Liberalism, again

Two weeks ago, in a column on the kerfuffle in Arizona, Jim Goad wrote:

The luridly self-righteous cultural left, which long ago eclipsed social conservatives in their unhinged sense of shirt-rending, chest-thumping moral hyperbole, had described the law as shameful, disgraceful, horrifying, and hateful.

And it gets better from there. But if the colorful un-PC style of Taki’s Mag isn’t to your liking, R.R. Reno has a more measured take on the same phenomenon. In a lengthy review of The Twilight of the American Enlightenment by George Marsden, he writes:

Today, some of the issues are different, but the same consensus liberalism endures as a mushy but ruthlessly enforced consensus. Why same-sex marriage but not polygamy? Why a capacious commitment to free speech that permits pornography and at the same time endorses punitive speech codes that treat the N-word as cause for firing someone? How can we say that women aren’t different from men but at the same time need empowerment? Why heap shame on smokers but remain scrupulously non-judgmental about sex? These aren’t questions most liberals can answer, but that doesn’t alter their infuriating confidence that their sensibilities are meet and right.
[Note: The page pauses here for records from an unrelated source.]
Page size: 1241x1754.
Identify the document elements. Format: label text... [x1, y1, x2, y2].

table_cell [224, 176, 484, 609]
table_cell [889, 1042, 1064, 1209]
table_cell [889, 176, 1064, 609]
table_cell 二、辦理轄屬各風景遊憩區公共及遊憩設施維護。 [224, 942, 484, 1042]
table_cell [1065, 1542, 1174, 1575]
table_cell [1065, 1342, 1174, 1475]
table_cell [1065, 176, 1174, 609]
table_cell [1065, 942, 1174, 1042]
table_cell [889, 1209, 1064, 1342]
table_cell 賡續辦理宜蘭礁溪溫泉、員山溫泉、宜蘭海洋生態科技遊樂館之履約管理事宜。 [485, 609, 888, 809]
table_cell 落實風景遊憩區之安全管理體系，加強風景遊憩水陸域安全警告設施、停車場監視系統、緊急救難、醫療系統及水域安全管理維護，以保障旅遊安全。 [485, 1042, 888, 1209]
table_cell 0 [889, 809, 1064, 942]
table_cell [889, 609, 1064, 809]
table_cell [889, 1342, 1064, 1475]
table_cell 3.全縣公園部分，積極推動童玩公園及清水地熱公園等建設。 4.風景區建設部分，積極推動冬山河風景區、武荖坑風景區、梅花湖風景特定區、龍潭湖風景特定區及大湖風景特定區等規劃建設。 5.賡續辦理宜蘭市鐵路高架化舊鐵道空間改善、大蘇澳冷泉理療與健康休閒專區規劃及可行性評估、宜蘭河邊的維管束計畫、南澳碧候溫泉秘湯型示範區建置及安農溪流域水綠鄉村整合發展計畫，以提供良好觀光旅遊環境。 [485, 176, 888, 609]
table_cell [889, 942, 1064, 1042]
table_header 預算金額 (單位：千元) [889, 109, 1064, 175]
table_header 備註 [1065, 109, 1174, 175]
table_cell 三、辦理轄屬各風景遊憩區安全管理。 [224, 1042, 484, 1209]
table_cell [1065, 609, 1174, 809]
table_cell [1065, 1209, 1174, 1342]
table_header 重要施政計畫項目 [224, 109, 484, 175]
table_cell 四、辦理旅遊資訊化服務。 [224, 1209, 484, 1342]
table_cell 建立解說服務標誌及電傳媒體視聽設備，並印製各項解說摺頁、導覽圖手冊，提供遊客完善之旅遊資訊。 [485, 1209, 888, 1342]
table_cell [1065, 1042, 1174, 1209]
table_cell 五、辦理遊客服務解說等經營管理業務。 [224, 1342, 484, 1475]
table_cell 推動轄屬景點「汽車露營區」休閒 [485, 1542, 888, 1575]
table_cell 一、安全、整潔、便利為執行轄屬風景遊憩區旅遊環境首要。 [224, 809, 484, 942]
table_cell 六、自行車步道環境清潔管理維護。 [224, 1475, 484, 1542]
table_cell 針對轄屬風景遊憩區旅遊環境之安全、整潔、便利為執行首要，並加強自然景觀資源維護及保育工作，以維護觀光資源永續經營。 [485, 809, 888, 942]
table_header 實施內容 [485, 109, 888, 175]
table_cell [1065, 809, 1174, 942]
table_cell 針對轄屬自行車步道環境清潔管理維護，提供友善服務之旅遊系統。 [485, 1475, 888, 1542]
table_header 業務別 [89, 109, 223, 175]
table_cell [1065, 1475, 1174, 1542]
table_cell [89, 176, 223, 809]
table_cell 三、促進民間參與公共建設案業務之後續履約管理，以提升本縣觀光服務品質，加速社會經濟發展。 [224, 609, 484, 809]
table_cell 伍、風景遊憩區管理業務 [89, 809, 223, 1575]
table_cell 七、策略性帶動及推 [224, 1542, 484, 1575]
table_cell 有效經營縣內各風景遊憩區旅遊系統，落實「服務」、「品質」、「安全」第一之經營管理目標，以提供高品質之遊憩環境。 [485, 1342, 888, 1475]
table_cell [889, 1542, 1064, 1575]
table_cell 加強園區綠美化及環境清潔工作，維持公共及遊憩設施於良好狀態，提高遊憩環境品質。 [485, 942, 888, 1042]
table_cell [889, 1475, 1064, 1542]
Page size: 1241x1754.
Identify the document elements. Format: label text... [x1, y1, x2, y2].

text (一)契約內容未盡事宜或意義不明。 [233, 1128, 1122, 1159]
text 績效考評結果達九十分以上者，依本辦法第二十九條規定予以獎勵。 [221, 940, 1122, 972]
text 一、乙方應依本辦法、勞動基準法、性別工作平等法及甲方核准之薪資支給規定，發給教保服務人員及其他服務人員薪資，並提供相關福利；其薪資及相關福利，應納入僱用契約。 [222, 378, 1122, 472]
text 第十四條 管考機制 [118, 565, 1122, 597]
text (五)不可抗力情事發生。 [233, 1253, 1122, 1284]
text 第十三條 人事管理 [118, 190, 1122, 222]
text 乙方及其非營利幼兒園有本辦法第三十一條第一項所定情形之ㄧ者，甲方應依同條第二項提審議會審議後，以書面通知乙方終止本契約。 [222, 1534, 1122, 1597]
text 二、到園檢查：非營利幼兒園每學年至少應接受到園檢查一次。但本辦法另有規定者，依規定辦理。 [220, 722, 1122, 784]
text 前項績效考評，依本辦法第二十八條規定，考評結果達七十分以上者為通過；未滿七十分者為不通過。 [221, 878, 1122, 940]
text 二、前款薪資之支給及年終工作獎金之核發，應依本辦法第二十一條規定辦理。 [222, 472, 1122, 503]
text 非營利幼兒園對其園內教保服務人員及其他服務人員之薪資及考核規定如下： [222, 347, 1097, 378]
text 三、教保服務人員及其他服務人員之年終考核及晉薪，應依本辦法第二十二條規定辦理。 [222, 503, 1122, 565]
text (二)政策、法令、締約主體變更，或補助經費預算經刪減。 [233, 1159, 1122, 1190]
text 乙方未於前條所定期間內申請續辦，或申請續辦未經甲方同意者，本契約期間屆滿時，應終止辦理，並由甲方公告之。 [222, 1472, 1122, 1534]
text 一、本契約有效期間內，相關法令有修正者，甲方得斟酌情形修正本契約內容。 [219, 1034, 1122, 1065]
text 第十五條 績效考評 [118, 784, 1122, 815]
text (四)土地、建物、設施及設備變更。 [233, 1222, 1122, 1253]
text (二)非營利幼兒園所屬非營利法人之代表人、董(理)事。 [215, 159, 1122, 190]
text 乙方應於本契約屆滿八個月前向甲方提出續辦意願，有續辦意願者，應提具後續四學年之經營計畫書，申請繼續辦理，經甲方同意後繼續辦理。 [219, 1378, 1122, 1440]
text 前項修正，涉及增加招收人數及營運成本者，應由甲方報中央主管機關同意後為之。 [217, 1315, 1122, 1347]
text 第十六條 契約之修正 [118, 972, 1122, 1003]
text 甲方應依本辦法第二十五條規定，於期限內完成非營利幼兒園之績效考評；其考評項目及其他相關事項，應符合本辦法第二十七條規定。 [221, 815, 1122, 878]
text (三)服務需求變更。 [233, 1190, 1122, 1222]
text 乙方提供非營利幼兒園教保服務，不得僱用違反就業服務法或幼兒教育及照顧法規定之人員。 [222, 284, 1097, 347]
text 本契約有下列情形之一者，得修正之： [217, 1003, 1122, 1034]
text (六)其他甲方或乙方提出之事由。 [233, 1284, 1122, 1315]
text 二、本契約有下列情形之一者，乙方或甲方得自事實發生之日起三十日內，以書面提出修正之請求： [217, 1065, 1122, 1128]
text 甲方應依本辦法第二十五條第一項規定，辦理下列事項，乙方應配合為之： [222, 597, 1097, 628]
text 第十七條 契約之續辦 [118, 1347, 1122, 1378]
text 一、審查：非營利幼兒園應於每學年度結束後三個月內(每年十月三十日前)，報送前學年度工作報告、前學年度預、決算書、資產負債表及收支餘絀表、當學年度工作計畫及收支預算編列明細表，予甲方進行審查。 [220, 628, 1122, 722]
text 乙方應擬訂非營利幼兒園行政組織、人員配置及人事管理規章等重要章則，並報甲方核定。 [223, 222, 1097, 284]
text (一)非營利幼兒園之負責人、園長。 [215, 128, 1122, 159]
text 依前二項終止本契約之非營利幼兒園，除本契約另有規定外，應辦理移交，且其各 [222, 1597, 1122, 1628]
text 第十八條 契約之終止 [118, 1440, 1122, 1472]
Moreover, as was the case with Lippmann, dissent from consensus liberal opinions continues to be analyzed as a psychological pathology rather than a philosophical disagreement. Opposition to gay marriage is explained as homophobia. Those who question feminist ideologies are in the grips of patriarchal ideology. And, in general, the failure to be a liberal signals a deep seated “fear of change.”